RIM’s Last Stand: the U.S. Government

I recently found myself at a table where I was the only person carrying an iPhone, and my companions weren’t using Android and they weren’t rolling smartphoneless to avoid the high price of data plans. They all had BlackBerries, partying like it’s 2008. And then I remembered—they were all federal employees.

Nicole Perlroth profiles some of the other BlackBerry dead-enders:

Mr. Fenton said he could not wrap his head around iPhone fever. “I constantly ask people, ‘What is so great about it?’ and they have these nonsensical answers,” he said. “Someone told me I’m missing out on some app that maps their ski runs. I ski four days a year. On the road, I don’t need a ski app.”

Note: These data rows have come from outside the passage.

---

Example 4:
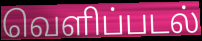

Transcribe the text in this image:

வெளிப்படல்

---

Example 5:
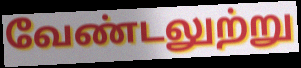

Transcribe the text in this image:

வேண்டலுற்றுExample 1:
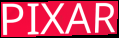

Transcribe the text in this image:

PIXAR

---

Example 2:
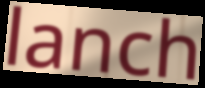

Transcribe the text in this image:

lanch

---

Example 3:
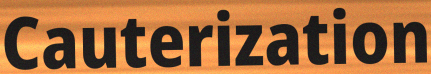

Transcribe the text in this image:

Cauterization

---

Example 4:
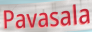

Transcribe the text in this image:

Pavasala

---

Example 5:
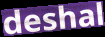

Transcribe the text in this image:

deshalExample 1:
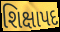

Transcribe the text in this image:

શિક્ષાપદ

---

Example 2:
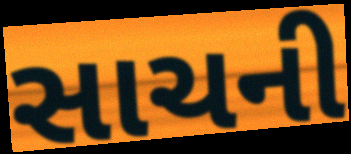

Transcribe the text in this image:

સાચની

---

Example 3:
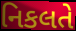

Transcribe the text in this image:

નિકલતે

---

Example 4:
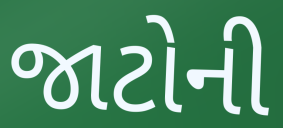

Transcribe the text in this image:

જાટોની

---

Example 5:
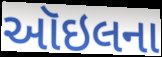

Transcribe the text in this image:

ઑઇલનાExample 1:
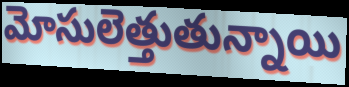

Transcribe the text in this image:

మోసులెత్తుతున్నాయి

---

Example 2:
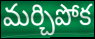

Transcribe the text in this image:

మర్చిపోక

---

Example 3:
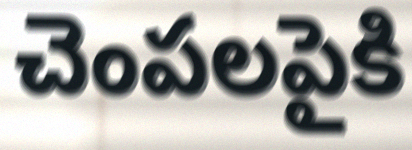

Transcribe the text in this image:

చెంపలపైకి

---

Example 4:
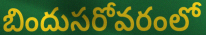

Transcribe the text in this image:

బిందుసరోవరంలో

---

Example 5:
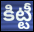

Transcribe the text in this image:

కిట్టీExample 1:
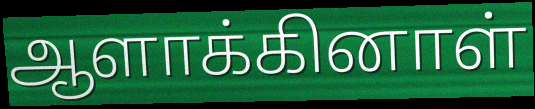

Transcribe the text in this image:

ஆளாக்கினாள்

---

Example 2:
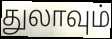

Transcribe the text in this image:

துலாவும்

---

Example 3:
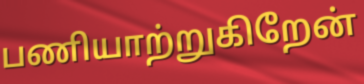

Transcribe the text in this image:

பணியாற்றுகிறேன்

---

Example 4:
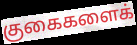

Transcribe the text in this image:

குகைகளைக்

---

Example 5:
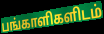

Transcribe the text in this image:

பங்காளிகளிடம்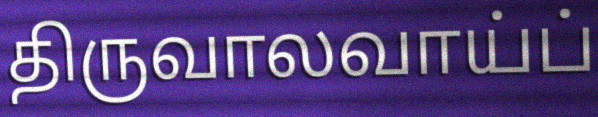
திருவாலவாய்ப்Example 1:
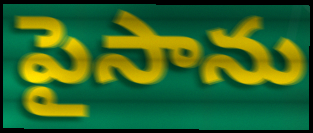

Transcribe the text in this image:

పైసాను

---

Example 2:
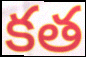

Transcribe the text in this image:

కత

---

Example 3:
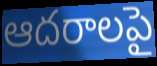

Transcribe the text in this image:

ఆదరాలపై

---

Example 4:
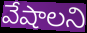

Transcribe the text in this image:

వేషాలని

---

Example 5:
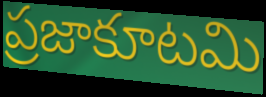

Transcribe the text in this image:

ప్రజాకూటమి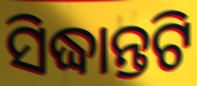
ସିଦ୍ଧାନ୍ତଟି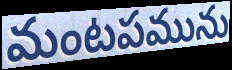
మంటపమును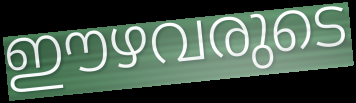
ഈഴവരുടെ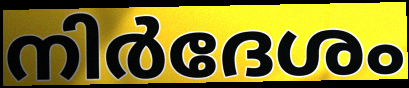
നിർദേശം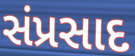
સંપ્રસાદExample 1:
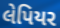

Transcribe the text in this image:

લેપિયર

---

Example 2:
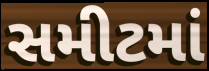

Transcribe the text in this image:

સમીટમાં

And, obviously, you don’t need a ski app. But why not have one? The retreat of RIM into IT departments and especially government IT departments is a pretty telling story. The genius of selling to an enterprise market is that you don’t particularly need to make products that customers enjoy. Your products just need to meet a standard of adequecy (you don’t need a ski app) and to be offered at a reasonable price. And once you’ve already got a client signed up, the tendency is going to be for them to want to avoid switching since learning to support a new device is a hassle. The issue is that once the CEO or a few other high ranking executives decide that they, personally, would like a Galaxy S III or an iPhone 5 then ultimately the corporate culture has to change.

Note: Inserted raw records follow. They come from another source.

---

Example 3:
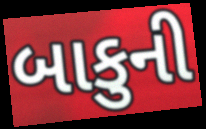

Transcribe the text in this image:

બાકુની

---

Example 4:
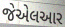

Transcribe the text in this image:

જેએલઆર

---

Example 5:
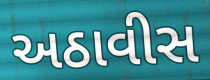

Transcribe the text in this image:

અઠાવીસ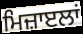
ਮਿਜ਼ਾੲਲਾਂ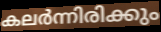
കലർന്നിരിക്കും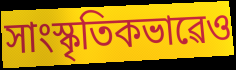
সাংস্কৃতিকভাৱেও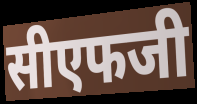
सीएफजी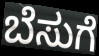
ಬೆಸುಗೆ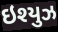
ઇશ્યુઝ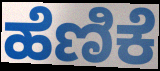
ಹೆಣಿಕೆ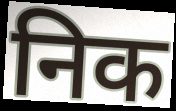
निकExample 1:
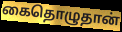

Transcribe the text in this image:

கைதொழுதான்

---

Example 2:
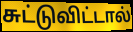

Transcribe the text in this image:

சுட்டுவிட்டால்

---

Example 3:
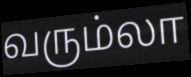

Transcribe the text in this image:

வரும்லா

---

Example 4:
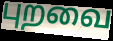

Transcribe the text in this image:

புறவை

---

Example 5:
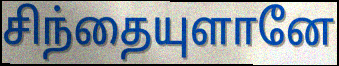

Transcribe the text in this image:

சிந்தையுளானே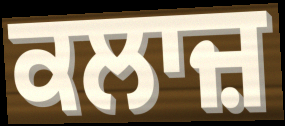
ਕਲਾਜ਼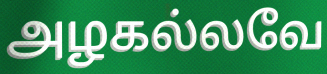
அழகல்லவே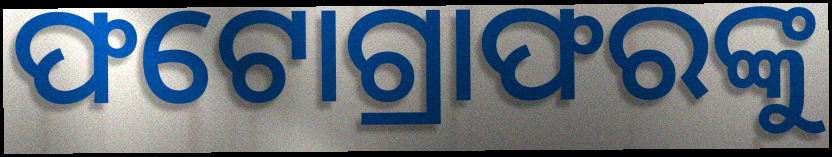
ଫଟୋଗ୍ରାଫରଙ୍କୁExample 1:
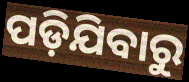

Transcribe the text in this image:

ପଡ଼ିଯିବାରୁ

But the federal government—the biggest employer in the country—doesn’t work like that:

Goldman Sachs recently gave its employees the option to use an iPhone. Covington & Burling, a major law firm, did the same at the urging of associates. Even the White House, which used the BlackBerry for security reasons, recently started supporting the iPhone. (Some staff members suspect that decision was influenced by President Obama, who now prefers his iPad for national security briefings. A spokesman for the White House declined to comment.)

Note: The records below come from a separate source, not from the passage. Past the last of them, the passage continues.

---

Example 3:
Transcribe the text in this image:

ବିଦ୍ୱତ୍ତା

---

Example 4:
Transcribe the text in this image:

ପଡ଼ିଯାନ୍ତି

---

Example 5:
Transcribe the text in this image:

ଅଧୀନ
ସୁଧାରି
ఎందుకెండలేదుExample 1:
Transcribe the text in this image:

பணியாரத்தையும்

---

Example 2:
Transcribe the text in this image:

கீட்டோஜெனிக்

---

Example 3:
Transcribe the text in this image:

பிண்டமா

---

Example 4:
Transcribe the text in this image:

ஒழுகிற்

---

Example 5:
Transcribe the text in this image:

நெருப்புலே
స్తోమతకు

The president likes iOS so the White House needs to start supporting iPhones. But the Executive Office of the president is only a small sliver of federal employment, and these kind of decisions are done on an agency-by-agency basis. And while “CEO so-and-so tells her IT department to start supporting cutting edge phones” sounds like good sense, “Secretary so-and-so wastes taxpayer money upgrading her smartphone” is a potential subject of congressional hearings. So even as the world’s two leading smartphone OSes are made by iconic American tech companies, the federal government is by and large committed to what now amounts to an off-brand Canadian alternative.